Funded by the National Institutes of Health and the Brigham and Women’s Hospital in Boston, Massachusetts, the present study used twenty years of collected data from the Nurses’ Health Study II, which targeted female nurses between the ages of 25 and 42 years old across fourteen states in 1989. The study collected data on a cohort of 108,916 American women.
Data collected at the beginning of the study included the number of severe sunburns experienced that blistered between the ages 15 and 20; personal history of melanoma, basal, or squamous cell skin cancer; family history of melanoma; and number of moles between the knees and ankles on both legs.
The participants also received a follow-up questionnaire every two years throughout the study that collected data on disease and health-related topics including questions related to possible skin cancer risk factors including family history disease updates, frequency of tanning bed use, smoking habits, alcohol consumption, and body mass index (BMI).
Comments Dr. Abrar A. Qureshi, professor and chair of the Department of Dermatology at Warren Alpert Medical School of the Brown University and Rhode Island Hospital, both in Providence, Rhode Island:
“Pattern of sun exposure was not uniformly associated with the risk for all the three main skin cancers we see in the United States, suggesting that there are some differences in the pathophysiology of these skin cancers.”
Adds Dr. Qureshi:
“An individual’s risk of developing skin cancer depends on both host and environmental risk factors.
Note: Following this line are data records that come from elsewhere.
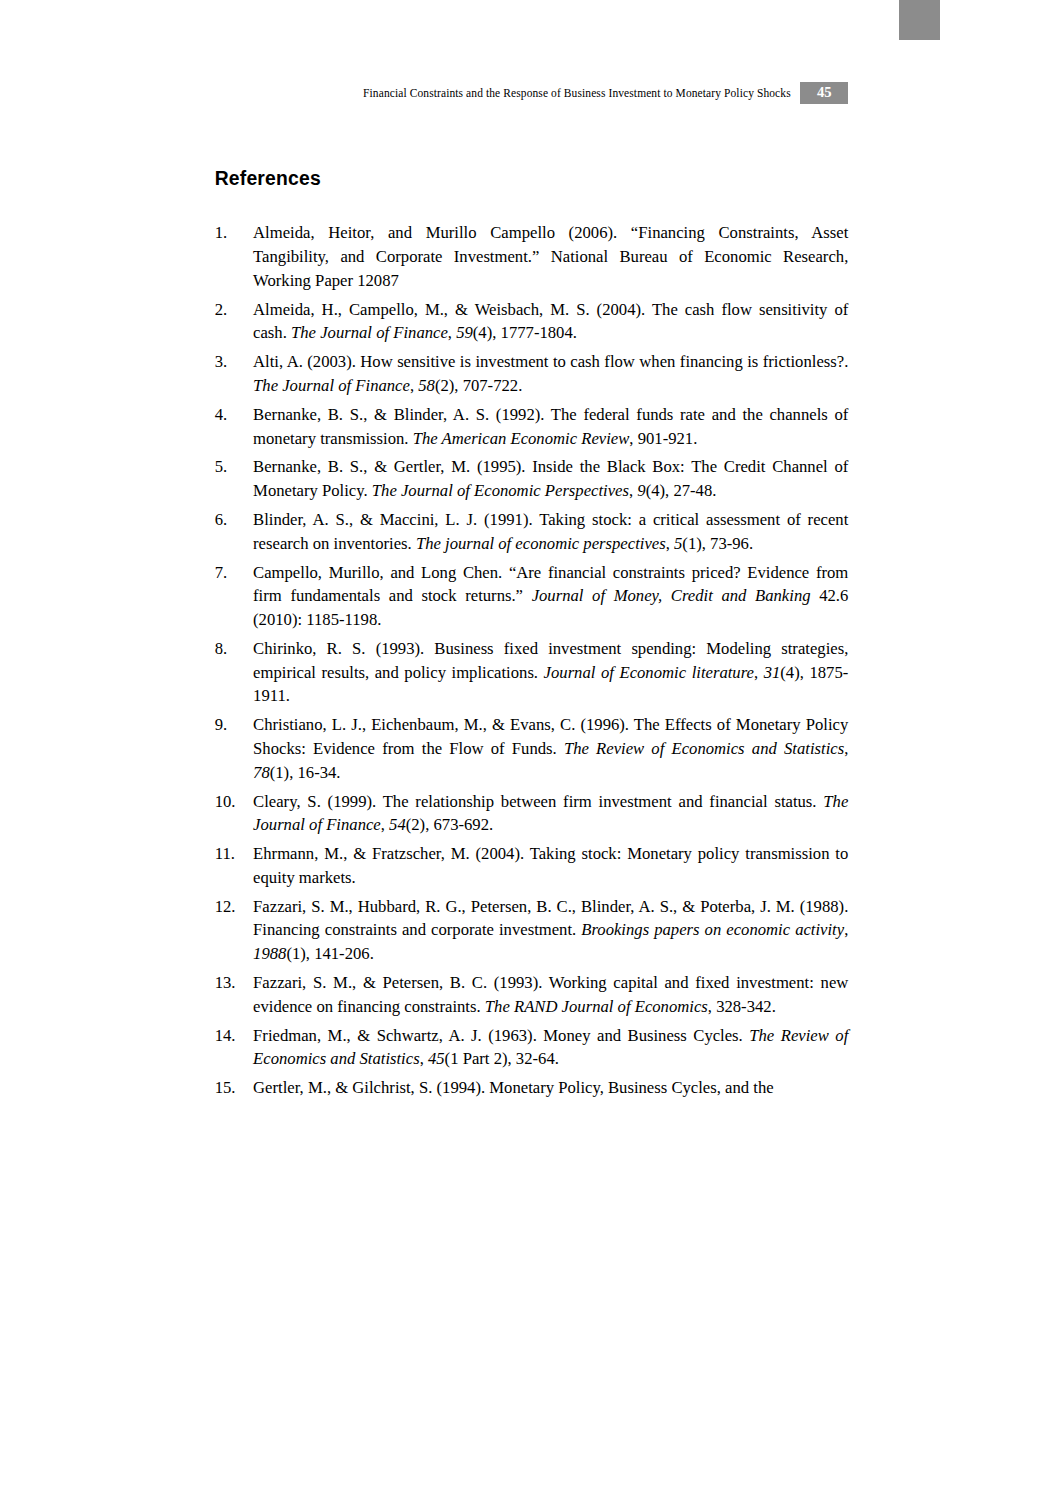Financial Constraints and the Response of Business Investment to Monetary Policy Shocks 45
References
Almeida, Heitor, and Murillo Campello (2006). “Financing Constraints, Asset Tangibility, and Corporate Investment.” National Bureau of Economic Research, Working Paper 12087
Almeida, H., Campello, M., & Weisbach, M. S. (2004). The cash flow sensitivity of cash. The Journal of Finance, 59(4), 1777-1804.
Alti, A. (2003). How sensitive is investment to cash flow when financing is frictionless?. The Journal of Finance, 58(2), 707-722.
Bernanke, B. S., & Blinder, A. S. (1992). The federal funds rate and the channels of monetary transmission. The American Economic Review, 901-921.
Bernanke, B. S., & Gertler, M. (1995). Inside the Black Box: The Credit Channel of Monetary Policy. The Journal of Economic Perspectives, 9(4), 27-48.
Blinder, A. S., & Maccini, L. J. (1991). Taking stock: a critical assessment of recent research on inventories. The journal of economic perspectives, 5(1), 73-96.
Campello, Murillo, and Long Chen. “Are financial constraints priced? Evidence from firm fundamentals and stock returns.” Journal of Money, Credit and Banking 42.6 (2010): 1185-1198.
Chirinko, R. S. (1993). Business fixed investment spending: Modeling strategies, empirical results, and policy implications. Journal of Economic literature, 31(4), 1875-1911.
Christiano, L. J., Eichenbaum, M., & Evans, C. (1996). The Effects of Monetary Policy Shocks: Evidence from the Flow of Funds. The Review of Economics and Statistics, 78(1), 16-34.
Cleary, S. (1999). The relationship between firm investment and financial status. The Journal of Finance, 54(2), 673-692.
Ehrmann, M., & Fratzscher, M. (2004). Taking stock: Monetary policy transmission to equity markets.
Fazzari, S. M., Hubbard, R. G., Petersen, B. C., Blinder, A. S., & Poterba, J. M. (1988). Financing constraints and corporate investment. Brookings papers on economic activity, 1988(1), 141-206.
Fazzari, S. M., & Petersen, B. C. (1993). Working capital and fixed investment: new evidence on financing constraints. The RAND Journal of Economics, 328-342.
Friedman, M., & Schwartz, A. J. (1963). Money and Business Cycles. The Review of Economics and Statistics, 45(1 Part 2), 32-64.
Gertler, M., & Gilchrist, S. (1994). Monetary Policy, Business Cycles, and the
Persons with high host-risk traits, such as red hair color, a higher number of moles and high sunburn susceptibility should pay more attention to avoid excessive sun exposure, especially early in life.”
Of the total participants in the study, 24 percent had experienced blistering sunburns early in life, 10 percent had experienced blistering sunburns five or more times, and 24 percent had used tanning beds. Of the participants diagnosed with skin cancer, 6,955 were diagnosed with BCC, 880 with SCC, and 779 with melanoma. Of the total participants diagnosed with melanoma, 445 had invasive cancer.
Upon analyzing the data from the study, the researchers discovered that individuals who experienced five or more blistering sunburns between the ages of 15 and 20 years old had a 68 percent increased risk for basal cell carcinoma (BCC) and squamous cell carcinoma (SCC) and an 80 percent increased risk for melanoma.
States Dr. Qureshi:
“Our results suggest that sun exposures in both early life and adulthood were predictive of non-melanoma skin cancers, whereas melanoma risk was predominantly associated with sun exposure in early life in a cohort of young women.”
The results of the present study indicate that sun safety during childhood and before the age of 20 is essential for reducing the risk of skin cancer including melanoma.
Comments Dr. Qureshi:
“Parents may need to be advised to pay more attention to protection from early-life sun exposure for their kids in order to reduce the likelihood of developing melanoma as they grow up. Older individuals should also be cautious with their sun exposure because cumulative sun exposure increases skin cancer risk as well.”
Skin cancer is currently the most common cancer in the United States. Although melanoma accounts for only two percent of all skin cancer cases, melanoma is more aggressive than other skin cancers and accounts for more than 9,700 of the nearly 13,000 skin cancer deaths each year.